Blind Fall (20 page)

Read Blind Fall Online

Authors: Christopher Rice

A silence fell. “I’m sorry,” John said. “I didn’t hear the question.”

“Where did you dump the body?”

He met the detective’s stare, saw the cash box he had dug from the sand, saw the red ruby ring and the limp fingers of Bowers’s right hand. John was confident Duncan knew that at some point the body would surface, and one missing hand would be a strange detail that wouldn’t fit with a frame job.

“I thought you’d be more interested in hearing why I cut off his hands and feet.”

No response from the detective other than a small shift in the set of his mouth. It was enough. But the detective wasn’t willing to give any more away, wasn’t willing to take the bait John had offered him.

“My original question still stands, Mr. Houck.”

“I want a lawyer.”

A thin smile this time. “That’s real good timing, mister. If I were in the midst of screwing up a major homicide investigation with a false confession, I would want a lawyer, too.”

Another few minutes of his unnerving stare, and the detective left the room.

 

 

His cell was a good ways down the hall from the drunk tank, with an empty cell on either side. He figured they wanted to keep him isolated so he wouldn’t say anything to another prisoner that might leak to the media, who had been camped outside the sheriff’s station in full force when they had brought him in early that morning.

John lay flat on his back, staring at the ceiling with the vacant gaze he assumed a remorseless killer might use. Two sets of footsteps approached the cell. He listened to their arrival, then listened to one of them depart. He didn’t make any move to acknowledge the person standing outside the bars.

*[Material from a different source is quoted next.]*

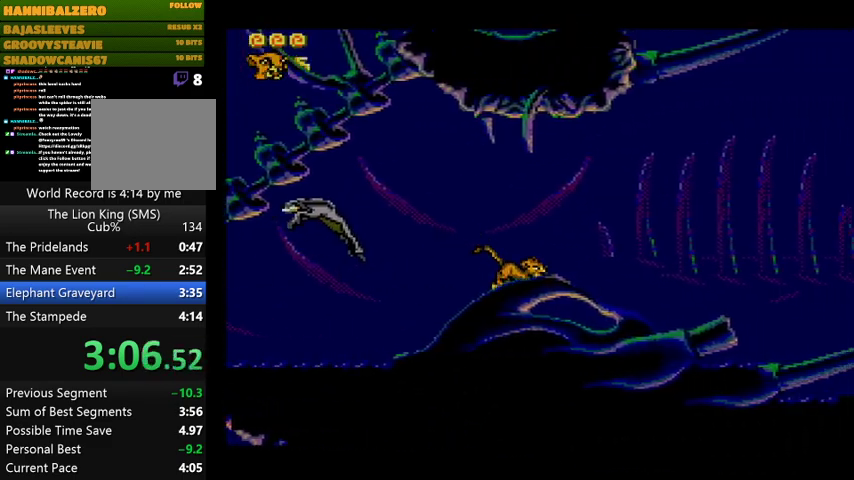
{"buttons": ["DPAD_RIGHT"], "events": []}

Ray Duncan said, “They know you’re covering for him. I told them Bowers saved your life in Iraq, so they think Alex got something over on you. Maybe introduced some kind of
sexual confusion
that changed your definition of loyalty. They thought it last night when they got word you turned yourself in, and they’re thinking it now. So you would have had to do some real good work in there to convince them otherwise.”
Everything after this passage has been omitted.